> [EXPLORE THE MATERIAL]
A: In the text on dogs' sense of smell, how many olfactory receptors can a dog have?
B: Continue the text about whether dogs think their owners are dogs, picking up after its final sentence.

> [TEXT EXCERPT]

So, the short answer to the question “does my dog think I’m a dog?” is no—and that’s primarily because of how you smell.

Dogs have the same senses as humans, but their sense of smell is much better; humans have about six million olfactory receptors in the nose (the receptors that allow you to smell) while dogs have up to 300 million—making their sense of smell anywhere between 10,000 and 100,000 times better than an average human.

Dogs also have a second olfactory system, called the Jacobsen’s organ, that allows them to process much more information through smell than humans can—including what species they’re interacting with.

You know your dog’s charming habit of sniffing other canine’s backsides? That’s not just a “dog’s way of saying hello.” What they’re actually doing is sniffing out information. There is a ton of information your dog can get just from another dog’s scent, including the dog’s age, gender, health, sexual readiness, and—you guessed it—whether or not they’re actually a dog.

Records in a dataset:
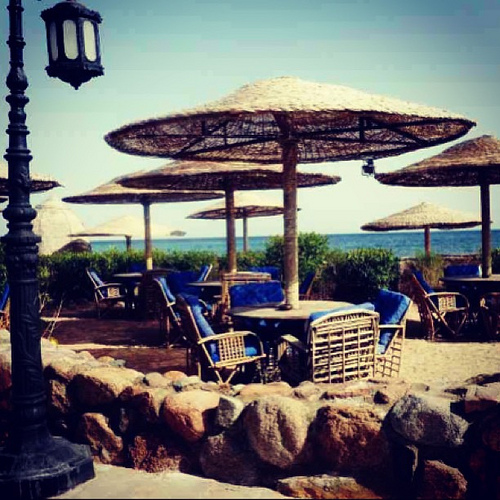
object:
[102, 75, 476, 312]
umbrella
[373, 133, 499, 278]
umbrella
* * *
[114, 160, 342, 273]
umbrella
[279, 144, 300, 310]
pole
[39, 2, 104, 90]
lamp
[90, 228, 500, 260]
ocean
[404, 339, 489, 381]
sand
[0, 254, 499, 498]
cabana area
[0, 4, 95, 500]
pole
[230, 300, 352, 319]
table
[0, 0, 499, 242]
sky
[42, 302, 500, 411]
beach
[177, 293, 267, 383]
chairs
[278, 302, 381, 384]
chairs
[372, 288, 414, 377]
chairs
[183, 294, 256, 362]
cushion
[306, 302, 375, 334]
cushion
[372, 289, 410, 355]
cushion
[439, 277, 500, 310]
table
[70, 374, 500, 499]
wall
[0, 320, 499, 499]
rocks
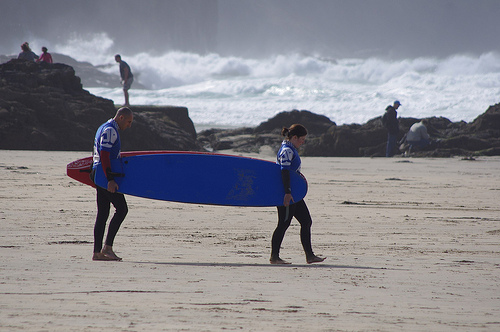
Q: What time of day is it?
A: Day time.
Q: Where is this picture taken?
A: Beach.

> [TASK RESULTS]
A: Up to 300 million.

B:
Your dog can tell instantly whether they’re interacting with another dog or a human by scent alone—so when your dog gets a whiff of you, they know they’re dealing with a human.

Dogs may be able to recognize other dogs by sight

Not only can dogs identify other canines by scent, but it turns out, they likely can recognize them by sight—even though there are hundreds of dog breeds (the Fédération Cynologique Internationale currently recognizes 344 breeds) each with their own unique features.

In a 2013 study, researchers at The University of Paris tested the ability of nine dogs to visually differentiate between images of other dogs and images of non-dog animals (including cats, birds, and chickens). They found that all nine dogs were able to separate the images of dogs from non-dogs, even if the breed or overall appearance of the dogs changed from photo to photo—which implies that dogs can both differentiate dogs from other species and recognize other dogs from sight alone.

So, in other words, when your dog looks at your best friend’s dog—even if it’s bigger, smaller, or looks completely different than they do—they see another canine. When they look at you? Not so much.

Your dog knows you’re not a dog—but that doesn’t mean they don’t consider you family

So, the jig is up. Your dog knows you’re not the same species—which, if you frequently use the term “dog parent,” might feel like a blow. But just because your dog can recognize you’re not a canine doesn’t mean they don’t consider you family!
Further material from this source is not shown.